机器学习周报三十

文章目录

- 摘要
- Abstract
- - [1 DreamText](#1 DreamText)
  - [2 Stable Diffusion](#2 Stable Diffusion)
- 总结

摘要

本周阅读了DreamText的论文，并尝试复现论文，虽然设备上很难达到，但是如果通过微调和量化，可以减小模型的参数、训练和推理时间，也是一项有意义的工作。

Abstract

This week, I read the DreamText paper and tried to replicate it. Although it is difficult to achieve on my device, if we use fine-tuning and quantization, it can reduce the model's parameters, training, and inference time, which is also a meaningful task.

1 DreamText

本周阅读了论文DreamText: High Fidelity Scene Text Synthesis，文章描述的是场景文本合成，过去的方式会导致合成的文字重复、错位。

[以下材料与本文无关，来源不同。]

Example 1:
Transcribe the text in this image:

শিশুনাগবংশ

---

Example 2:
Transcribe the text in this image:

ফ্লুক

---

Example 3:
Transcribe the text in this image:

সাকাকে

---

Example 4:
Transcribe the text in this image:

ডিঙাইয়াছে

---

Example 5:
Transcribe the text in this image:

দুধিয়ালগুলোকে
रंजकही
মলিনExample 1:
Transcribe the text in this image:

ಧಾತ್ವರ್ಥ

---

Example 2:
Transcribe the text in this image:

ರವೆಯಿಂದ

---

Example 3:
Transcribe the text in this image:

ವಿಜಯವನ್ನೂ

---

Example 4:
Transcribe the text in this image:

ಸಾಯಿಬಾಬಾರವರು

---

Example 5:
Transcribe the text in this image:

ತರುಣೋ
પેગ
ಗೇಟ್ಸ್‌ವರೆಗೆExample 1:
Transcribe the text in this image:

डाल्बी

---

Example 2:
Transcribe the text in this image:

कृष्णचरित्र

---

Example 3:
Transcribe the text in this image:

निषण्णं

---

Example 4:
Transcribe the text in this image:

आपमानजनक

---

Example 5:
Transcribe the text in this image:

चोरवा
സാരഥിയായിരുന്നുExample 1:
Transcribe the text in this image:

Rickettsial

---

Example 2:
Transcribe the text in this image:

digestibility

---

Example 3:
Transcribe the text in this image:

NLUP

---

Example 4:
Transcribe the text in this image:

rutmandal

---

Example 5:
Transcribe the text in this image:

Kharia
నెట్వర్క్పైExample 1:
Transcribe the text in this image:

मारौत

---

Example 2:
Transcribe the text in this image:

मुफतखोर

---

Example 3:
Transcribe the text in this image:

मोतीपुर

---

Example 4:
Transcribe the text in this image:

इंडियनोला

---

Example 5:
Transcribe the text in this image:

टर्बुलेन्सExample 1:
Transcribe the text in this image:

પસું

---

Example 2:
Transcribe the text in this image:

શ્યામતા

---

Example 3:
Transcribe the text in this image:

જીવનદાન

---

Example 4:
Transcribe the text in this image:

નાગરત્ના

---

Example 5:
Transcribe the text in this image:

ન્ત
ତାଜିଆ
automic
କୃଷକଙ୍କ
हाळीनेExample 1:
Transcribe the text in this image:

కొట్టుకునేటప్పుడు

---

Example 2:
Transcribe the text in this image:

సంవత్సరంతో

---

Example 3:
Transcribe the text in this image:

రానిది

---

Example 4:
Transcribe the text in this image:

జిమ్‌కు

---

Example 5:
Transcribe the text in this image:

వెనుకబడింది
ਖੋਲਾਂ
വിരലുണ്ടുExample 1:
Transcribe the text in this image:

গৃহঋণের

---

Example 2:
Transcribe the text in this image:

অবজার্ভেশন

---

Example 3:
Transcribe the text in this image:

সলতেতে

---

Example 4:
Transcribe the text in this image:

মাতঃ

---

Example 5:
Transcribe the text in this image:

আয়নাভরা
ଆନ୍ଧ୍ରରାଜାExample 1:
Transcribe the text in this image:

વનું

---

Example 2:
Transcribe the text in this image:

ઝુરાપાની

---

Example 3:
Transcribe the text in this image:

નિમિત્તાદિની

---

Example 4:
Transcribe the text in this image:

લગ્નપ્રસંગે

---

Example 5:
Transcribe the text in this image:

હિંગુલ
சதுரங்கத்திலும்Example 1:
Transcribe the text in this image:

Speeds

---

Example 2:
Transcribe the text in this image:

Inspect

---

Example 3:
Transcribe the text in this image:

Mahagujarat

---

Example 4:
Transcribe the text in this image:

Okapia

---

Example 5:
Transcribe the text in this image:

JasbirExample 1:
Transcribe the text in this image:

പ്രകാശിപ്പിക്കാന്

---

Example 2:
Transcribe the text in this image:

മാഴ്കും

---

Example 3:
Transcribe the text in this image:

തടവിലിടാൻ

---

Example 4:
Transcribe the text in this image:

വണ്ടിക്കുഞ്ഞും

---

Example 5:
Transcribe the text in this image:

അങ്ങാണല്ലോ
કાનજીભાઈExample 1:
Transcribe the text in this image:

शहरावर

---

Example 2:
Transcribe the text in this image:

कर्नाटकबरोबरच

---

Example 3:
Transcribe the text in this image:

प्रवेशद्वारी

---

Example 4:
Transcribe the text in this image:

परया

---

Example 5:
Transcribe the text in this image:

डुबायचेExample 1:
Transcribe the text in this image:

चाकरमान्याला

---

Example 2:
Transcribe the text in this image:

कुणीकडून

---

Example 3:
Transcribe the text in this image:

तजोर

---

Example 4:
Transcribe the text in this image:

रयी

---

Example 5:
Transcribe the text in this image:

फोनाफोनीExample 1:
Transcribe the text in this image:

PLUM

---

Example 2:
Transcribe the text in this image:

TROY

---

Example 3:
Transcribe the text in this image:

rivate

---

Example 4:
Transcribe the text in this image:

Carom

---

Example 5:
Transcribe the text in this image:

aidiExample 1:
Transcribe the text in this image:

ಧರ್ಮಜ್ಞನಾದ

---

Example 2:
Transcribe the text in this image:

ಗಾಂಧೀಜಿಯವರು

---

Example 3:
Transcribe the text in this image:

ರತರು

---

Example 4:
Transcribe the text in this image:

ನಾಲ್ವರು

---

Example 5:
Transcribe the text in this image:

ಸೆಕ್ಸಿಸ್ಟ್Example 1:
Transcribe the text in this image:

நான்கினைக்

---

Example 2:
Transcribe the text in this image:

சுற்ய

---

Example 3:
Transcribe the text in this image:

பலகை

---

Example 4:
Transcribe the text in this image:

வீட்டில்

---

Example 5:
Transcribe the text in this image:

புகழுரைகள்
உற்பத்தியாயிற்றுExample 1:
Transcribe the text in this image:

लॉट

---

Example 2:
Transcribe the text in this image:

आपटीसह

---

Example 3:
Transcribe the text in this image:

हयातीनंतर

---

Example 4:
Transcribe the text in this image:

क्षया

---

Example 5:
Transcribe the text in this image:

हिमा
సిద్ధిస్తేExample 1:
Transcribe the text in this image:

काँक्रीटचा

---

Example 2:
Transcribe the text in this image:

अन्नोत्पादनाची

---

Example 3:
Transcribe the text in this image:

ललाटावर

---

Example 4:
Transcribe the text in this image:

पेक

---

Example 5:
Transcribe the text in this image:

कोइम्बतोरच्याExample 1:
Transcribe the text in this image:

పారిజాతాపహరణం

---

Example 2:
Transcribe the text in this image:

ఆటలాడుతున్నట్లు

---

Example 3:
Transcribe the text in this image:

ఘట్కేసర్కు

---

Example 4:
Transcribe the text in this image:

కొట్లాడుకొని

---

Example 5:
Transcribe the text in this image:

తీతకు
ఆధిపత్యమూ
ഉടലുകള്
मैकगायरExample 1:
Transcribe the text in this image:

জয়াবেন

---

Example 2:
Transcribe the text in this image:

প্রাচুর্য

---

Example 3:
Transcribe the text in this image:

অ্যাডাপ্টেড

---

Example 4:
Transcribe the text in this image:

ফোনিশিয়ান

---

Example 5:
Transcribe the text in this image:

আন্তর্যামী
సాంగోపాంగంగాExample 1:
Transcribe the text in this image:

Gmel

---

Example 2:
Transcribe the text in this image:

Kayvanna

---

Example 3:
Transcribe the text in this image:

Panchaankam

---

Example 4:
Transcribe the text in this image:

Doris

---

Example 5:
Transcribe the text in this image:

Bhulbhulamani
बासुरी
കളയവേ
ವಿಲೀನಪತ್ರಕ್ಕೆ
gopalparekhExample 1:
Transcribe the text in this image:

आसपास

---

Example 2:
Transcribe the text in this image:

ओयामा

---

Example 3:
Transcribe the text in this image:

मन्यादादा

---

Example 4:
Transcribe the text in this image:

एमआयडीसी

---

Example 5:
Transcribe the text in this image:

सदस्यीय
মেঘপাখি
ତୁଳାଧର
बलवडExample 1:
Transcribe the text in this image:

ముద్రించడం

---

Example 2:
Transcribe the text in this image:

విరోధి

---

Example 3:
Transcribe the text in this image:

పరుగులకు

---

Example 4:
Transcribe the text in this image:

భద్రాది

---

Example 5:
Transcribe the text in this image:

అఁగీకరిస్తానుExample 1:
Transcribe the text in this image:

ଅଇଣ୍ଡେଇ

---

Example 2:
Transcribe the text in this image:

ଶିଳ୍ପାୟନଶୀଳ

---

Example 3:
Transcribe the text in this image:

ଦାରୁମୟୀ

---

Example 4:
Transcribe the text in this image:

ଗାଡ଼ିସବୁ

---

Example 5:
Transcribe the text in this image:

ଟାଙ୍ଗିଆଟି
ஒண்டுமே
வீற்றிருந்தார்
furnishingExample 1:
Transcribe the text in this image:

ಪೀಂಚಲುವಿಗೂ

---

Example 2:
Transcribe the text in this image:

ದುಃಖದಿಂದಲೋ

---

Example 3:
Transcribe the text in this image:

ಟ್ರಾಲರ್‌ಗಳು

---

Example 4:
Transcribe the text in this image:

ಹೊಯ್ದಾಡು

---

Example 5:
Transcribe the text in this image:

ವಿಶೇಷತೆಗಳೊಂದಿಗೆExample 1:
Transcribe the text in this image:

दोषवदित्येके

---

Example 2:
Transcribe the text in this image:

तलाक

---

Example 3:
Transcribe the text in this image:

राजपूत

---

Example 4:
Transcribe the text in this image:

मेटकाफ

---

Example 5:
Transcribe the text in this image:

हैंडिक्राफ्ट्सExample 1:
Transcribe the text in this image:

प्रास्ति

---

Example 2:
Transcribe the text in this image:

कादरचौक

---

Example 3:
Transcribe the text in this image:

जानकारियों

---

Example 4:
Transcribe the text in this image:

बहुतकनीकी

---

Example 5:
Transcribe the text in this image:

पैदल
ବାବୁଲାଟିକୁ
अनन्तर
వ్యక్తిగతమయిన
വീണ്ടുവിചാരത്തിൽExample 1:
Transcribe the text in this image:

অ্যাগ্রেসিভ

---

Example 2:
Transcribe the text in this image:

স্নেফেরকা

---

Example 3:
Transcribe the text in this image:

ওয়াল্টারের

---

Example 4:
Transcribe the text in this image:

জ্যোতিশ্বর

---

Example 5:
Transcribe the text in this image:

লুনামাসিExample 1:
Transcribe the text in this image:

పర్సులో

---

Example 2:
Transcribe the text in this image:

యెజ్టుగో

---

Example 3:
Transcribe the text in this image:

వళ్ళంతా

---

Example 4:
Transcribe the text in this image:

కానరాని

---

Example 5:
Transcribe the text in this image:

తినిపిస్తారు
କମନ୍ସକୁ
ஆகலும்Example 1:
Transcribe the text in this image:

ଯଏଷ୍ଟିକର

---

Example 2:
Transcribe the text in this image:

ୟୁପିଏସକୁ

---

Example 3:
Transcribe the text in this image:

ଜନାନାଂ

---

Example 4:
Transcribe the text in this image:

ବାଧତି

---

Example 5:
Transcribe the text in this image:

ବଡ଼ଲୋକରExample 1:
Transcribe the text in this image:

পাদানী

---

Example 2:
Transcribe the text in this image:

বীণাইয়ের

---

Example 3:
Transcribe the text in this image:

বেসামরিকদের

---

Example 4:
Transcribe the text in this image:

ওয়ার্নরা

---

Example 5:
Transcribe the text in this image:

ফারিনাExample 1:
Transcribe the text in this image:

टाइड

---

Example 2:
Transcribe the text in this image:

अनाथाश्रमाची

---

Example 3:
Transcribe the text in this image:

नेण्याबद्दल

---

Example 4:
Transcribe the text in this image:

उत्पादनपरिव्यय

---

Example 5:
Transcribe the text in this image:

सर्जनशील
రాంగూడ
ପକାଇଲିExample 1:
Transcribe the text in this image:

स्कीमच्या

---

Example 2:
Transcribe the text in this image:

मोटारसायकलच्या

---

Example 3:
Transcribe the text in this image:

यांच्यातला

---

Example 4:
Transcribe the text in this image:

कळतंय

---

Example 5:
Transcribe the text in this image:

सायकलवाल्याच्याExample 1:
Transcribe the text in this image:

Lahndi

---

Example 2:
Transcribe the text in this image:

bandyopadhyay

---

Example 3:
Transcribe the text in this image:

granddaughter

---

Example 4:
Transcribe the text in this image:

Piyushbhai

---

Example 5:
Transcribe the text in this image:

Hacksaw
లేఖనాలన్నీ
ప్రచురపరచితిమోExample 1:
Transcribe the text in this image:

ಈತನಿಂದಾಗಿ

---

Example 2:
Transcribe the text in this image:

于是作者提出一种注意力引导布局掩码的方式来排布字体和风格。

作者注意到某些注意力缺失导致字符复制或错位；

于是作者重构了扩散模型的训练过程，提供更细致的引导：

（1）通过分析扩散模型中的交叉注意力图（cross-attention maps），提取每个字符可能应生成的位置信息。

（2）将这些信息转化为潜在字符掩码（latent character masks），用于告诉模型"每个字符应该关注图像的哪一部分"。

（3）利用这些掩码反过来优化文本编码器（text encoder）中对应字符的表示，从而让模型在下一轮迭代中更准确地聚焦于正确的区域。

具体做法是同时训练文本编码器和图像生成器（generator），利用训练数据中丰富的字体样式，扩展字符的表示能力（character representation space）。这种联合训练能与上述的迭代优化过程无缝结合，使得字符表示学习和位置注意力校准相互促进（synergistic interplay）。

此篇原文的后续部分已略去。